- **Exercício A**
Transcreve sem qualquer alteração as linhas dos dados armazenados, começando na linha que contém "provided here: 10.41" e parando depois da linha que contém "The clock reads 5.01".
┄┄┄┄┄┄
Ora, compulsada a factualidade imputada ao Arguido na acusação pública deduzida nos autos, constata-se que não ressumbra da mesma que o Arguido tenha actuado com a intenção de obter, para si ou para terceiro, um enriquecimento ilegítimo, aquando da sua conduta alegadamente astuciosa traduzida no negócio de compra e venda celebrado com o ofendido através da internet.
Com efeito, embora se alegue que o Arguido agiu sempre de forma livre, deliberada e consciente, bem sabendo que a sua conduta não lhe era permitida, e que a mesma era punida por lei, não decorre da acusação que o Arguido tenha agido perante o ofendido com intenção de enriquecimento ilegítimo para si ou terceiro, faltando em tal libelo tal elemento subjectivo especial (ou dolo específico) do crime de burla.
Com efeito, o tipo subjetivo de ilícito, necessário ao preenchimento do crime de burla exige, o dolo do tipo, conceitualizado, na sua formulação mais geral, como conhecimento e vontade referidos a todos os pressupostos do tipo objetivo, e o dolo da culpa, traduzido na consciência, por parte do arguido, de que com a sua conduta sabe que atua contra direito, com consciência da censurabilidade da conduta.
┄┄┄┄┄┄
- **Exercício B**
Reescreve o excerto sobre o crime de burla desde as palavras "Ora, compulsada a" até às palavras "crime de burla.", trocando "ofendido" por "lesado".

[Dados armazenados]
┄┄┄┄┄┄
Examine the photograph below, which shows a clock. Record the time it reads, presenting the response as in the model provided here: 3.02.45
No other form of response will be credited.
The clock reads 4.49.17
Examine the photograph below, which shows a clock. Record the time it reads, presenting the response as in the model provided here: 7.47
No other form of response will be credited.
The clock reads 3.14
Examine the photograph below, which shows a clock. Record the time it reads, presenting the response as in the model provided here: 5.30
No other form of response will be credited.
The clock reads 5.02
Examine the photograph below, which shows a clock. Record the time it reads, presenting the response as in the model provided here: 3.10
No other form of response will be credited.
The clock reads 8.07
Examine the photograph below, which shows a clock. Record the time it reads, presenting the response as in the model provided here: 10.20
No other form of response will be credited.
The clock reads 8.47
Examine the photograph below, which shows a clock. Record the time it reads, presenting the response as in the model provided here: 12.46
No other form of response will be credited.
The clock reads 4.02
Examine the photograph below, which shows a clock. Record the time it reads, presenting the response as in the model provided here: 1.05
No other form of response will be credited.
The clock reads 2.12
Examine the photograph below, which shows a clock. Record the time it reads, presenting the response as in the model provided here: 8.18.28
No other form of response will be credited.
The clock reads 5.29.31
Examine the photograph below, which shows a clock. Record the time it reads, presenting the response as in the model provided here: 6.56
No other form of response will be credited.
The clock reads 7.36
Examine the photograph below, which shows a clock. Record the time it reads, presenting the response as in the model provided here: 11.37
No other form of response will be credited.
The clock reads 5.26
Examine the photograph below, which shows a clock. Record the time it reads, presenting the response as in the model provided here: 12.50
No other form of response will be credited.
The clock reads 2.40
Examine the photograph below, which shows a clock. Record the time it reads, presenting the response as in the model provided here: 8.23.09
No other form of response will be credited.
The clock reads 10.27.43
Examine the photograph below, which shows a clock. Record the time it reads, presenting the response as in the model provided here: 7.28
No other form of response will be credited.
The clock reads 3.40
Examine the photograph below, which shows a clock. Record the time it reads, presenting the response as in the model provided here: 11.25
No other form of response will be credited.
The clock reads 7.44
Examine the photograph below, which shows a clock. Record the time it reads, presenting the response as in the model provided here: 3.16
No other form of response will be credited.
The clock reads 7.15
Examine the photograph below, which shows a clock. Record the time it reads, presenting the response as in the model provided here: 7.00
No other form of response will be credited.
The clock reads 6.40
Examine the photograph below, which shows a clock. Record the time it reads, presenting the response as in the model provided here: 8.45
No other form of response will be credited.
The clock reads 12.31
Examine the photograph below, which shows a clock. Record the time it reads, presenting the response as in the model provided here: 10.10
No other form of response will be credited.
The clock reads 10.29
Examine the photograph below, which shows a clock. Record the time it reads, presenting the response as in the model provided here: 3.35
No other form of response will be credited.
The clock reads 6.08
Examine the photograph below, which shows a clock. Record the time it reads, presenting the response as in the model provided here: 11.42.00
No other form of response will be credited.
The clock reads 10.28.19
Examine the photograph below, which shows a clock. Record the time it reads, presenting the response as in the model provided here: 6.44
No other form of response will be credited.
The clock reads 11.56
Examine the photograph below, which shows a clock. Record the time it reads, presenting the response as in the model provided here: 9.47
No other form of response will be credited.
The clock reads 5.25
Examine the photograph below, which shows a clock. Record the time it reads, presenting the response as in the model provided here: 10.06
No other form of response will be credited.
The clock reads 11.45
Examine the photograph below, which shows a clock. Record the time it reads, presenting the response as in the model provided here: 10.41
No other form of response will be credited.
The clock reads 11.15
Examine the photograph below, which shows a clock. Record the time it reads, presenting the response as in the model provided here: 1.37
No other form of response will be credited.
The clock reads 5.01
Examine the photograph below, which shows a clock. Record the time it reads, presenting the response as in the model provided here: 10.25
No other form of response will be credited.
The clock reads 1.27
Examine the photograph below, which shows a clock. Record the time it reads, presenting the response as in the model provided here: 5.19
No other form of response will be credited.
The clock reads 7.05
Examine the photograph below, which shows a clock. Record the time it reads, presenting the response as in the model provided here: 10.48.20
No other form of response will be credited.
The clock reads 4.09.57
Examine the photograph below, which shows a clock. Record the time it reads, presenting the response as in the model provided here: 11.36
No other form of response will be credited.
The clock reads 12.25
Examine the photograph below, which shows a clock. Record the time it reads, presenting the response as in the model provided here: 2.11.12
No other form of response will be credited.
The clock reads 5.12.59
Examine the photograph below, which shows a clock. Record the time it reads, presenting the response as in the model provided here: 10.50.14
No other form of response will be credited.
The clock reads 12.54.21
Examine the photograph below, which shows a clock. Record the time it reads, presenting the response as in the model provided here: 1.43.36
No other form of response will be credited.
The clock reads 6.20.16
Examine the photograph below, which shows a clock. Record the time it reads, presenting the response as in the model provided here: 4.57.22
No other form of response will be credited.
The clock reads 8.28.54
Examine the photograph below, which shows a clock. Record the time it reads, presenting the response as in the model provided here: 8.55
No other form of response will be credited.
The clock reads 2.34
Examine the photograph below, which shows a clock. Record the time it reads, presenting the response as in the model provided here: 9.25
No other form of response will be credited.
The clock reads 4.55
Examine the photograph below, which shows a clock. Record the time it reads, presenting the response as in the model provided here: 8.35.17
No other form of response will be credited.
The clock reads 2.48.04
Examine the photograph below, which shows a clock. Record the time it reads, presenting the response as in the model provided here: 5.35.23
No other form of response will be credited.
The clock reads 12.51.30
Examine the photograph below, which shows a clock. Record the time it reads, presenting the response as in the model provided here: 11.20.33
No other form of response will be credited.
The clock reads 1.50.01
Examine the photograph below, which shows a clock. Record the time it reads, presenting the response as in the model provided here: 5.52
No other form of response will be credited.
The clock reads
┄┄┄┄┄┄
- **Resultado A**
Examine the photograph below, which shows a clock. Record the time it reads, presenting the response as in the model provided here: 10.41
No other form of response will be credited.
The clock reads 11.15
Examine the photograph below, which shows a clock. Record the time it reads, presenting the response as in the model provided here: 1.37
No other form of response will be credited.
The clock reads 5.01

- **Resultado B**
Ora, compulsada a factualidade imputada ao Arguido na acusação pública deduzida nos autos, constata-se que não ressumbra da mesma que o Arguido tenha actuado com a intenção de obter, para si ou para terceiro, um enriquecimento ilegítimo, aquando da sua conduta alegadamente astuciosa traduzida no negócio de compra e venda celebrado com o lesado através da internet.
Com efeito, embora se alegue que o Arguido agiu sempre de forma livre, deliberada e consciente, bem sabendo que a sua conduta não lhe era permitida, e que a mesma era punida por lei, não decorre da acusação que o Arguido tenha agido perante o lesado com intenção de enriquecimento ilegítimo para si ou terceiro, faltando em tal libelo tal elemento subjectivo especial (ou dolo específico) do crime de burla.